Whether or not a study can be considered credible and scientifically sound depends on many factors, including the following:

  • Type of study being conducted
  • Expertise and qualifications of the researchers (i.e., affiliation with an academic or clinical institution)
  • Revision and approval by a regulator agency (i.e., Health Canada, FDA), a research ethics board (REB), and/or the affiliated institution where the study is taking place (i.e., university, clinic, hospital)
  • Methods of data collection and analysis
  • Rigour and quality of the external independent review of the results

Where to find more information on currently recruiting clinical trials and MS-related research? 

  • Health Canada Clinical Trial Search – a search tool to assist Canadians in finding specific information on a clinical trial related to their medical condition.
  • ClinicalTrials.gova public database by the U.S. National Library of Medicine of clinical trials from around the world.
  • Clinical Trials Ontario Search Tool – a search tool to assist Canadians in finding clinical trials across Canada (not only Ontario) that are relevant to their medical condition.
  • Clinical Trials Quebec – a bilingual, free, and user-friendly search tool to assist patients and caregivers residing in Quebec in their search for clinical trials.
  • The MS Society of Canada’s Research Portal – a platform to promote research studies and clinical trials open to Canadian participants.
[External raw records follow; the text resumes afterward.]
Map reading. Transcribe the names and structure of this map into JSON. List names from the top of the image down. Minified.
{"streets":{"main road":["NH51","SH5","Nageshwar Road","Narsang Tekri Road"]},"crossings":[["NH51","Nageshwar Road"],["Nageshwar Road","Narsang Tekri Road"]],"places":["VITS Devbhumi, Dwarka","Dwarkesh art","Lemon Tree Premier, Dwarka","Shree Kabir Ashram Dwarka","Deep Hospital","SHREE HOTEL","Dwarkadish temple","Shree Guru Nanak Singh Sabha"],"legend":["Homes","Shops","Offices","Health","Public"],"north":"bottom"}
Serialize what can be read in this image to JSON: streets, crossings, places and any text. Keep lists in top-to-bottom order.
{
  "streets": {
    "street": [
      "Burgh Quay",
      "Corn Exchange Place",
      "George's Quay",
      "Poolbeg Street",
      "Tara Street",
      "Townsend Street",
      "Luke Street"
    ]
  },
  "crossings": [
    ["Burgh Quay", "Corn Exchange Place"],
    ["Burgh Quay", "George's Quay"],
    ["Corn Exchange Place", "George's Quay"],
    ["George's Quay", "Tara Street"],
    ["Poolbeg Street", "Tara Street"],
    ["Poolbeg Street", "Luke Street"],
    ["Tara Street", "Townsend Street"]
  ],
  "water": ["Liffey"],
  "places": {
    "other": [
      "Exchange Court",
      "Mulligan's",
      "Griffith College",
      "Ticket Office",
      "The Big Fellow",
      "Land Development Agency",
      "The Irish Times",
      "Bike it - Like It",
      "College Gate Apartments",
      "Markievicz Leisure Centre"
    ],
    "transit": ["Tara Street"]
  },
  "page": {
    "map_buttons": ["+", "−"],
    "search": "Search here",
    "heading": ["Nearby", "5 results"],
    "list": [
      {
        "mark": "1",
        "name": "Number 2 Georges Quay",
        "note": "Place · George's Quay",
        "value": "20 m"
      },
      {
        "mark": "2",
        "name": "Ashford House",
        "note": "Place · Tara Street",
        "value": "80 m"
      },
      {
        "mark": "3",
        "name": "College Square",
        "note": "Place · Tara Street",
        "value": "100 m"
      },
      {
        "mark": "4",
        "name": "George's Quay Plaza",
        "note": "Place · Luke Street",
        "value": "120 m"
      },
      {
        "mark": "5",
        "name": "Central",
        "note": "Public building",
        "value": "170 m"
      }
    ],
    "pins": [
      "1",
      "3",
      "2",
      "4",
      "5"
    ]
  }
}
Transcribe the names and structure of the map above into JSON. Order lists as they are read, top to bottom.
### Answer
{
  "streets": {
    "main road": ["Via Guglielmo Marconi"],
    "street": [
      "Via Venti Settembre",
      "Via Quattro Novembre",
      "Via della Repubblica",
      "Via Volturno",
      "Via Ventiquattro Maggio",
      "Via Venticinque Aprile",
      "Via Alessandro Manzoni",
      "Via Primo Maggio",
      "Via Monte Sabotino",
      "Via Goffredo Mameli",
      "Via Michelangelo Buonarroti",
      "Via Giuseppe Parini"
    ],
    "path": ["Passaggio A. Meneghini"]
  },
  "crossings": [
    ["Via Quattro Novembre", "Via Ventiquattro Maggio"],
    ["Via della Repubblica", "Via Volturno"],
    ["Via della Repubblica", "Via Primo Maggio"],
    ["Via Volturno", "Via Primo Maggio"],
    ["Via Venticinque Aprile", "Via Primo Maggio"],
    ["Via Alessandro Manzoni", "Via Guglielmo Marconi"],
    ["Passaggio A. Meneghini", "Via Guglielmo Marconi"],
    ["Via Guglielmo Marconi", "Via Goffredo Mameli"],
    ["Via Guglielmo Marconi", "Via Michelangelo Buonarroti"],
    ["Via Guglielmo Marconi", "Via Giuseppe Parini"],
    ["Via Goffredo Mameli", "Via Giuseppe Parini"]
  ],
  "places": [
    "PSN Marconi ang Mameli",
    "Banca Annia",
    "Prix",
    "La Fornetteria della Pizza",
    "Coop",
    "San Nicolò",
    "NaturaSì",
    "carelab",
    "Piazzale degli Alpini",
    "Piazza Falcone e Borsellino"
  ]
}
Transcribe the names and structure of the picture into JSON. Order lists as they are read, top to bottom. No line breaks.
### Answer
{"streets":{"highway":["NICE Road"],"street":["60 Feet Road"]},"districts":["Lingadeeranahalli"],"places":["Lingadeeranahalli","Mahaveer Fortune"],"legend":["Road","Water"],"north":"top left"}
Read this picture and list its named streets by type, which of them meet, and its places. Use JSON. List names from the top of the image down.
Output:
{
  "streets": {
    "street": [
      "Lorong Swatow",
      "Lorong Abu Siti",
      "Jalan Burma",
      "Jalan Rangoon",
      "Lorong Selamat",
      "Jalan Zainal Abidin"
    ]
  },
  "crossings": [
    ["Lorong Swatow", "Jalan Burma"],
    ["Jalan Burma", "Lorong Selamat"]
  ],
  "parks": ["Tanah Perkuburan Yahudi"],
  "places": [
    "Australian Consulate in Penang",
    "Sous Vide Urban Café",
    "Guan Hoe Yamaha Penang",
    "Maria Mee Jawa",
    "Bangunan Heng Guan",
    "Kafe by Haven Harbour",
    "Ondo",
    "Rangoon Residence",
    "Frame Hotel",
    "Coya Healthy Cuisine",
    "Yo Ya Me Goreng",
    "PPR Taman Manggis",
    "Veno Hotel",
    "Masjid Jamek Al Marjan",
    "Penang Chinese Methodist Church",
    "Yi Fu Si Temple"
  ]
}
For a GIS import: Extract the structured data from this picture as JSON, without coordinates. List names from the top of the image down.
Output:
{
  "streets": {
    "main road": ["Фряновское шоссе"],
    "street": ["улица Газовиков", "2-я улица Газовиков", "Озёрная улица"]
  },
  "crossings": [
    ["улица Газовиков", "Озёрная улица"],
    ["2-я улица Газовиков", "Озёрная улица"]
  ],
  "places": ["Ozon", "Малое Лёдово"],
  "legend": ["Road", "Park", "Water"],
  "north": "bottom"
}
Researchers may apply to have their research study posted on the Research Portal to assist with study recruitment. Once an application is approved by their institutional research and ethics board, the study may be shared on this site. The Research Portal does not post studies or trials from pharmaceutical or biotechnology companies, marketing research firms, or other for-profit enterprises.

Understanding clinical research terms

What is an open label versus a blinded study?

In an open-label study (usually phase I), both the researchers and participants know of the intervention the participant is receiving (i.e., experimental drug or placebo). In a blinded study (usually phase II-III), either the participants do not know (single-blinded) or both the participants and researchers do not know (double-blinded) the intervention the participant is taking, until the clinical trial is over.

What is randomization?

Randomization is the arbitrary assignment of participants to different intervention groups of the study to avoid potential bias in the results. This usually occurs in phase II-III clinical trials, when two or more interventions are being compared (for example, a new intervention versus a current intervention approved for MS). 

What is a control or control group?

A control is the standard against which experimental interventions are evaluated. In Phase II and III clinical trials, one group of participants will be given an experimental intervention, while the control group is given either a standard intervention for the health condition or a placebo/sham. A control is essential to compare the effect of the new intervention against a standard.

What is a placebo?

A placebo is an 'inert' pill, liquid, or powder with no active pharmaceutical ingredients. In phase II and III clinical trials, experimental treatments are compared with placebos to assess the experimental treatment's efficacy and safety.

What is the placebo effect?

The placebo effect is a scientifically recognized, measurable reality. There are measurable changes that occur in the brain when someone is given a placebo that they expect or hope will benefit them. The effect tends to be the greatest in symptoms with a subjective component, such as pain, but it can affect physical function too.

What is a 'sham' procedure?

A sham procedure is analogous to a placebo drug. A trial participant may receive a 'sham' or 'fake' surgery, injection, or other procedure that removes the therapeutic step of the procedure being evaluated, as part of the control group.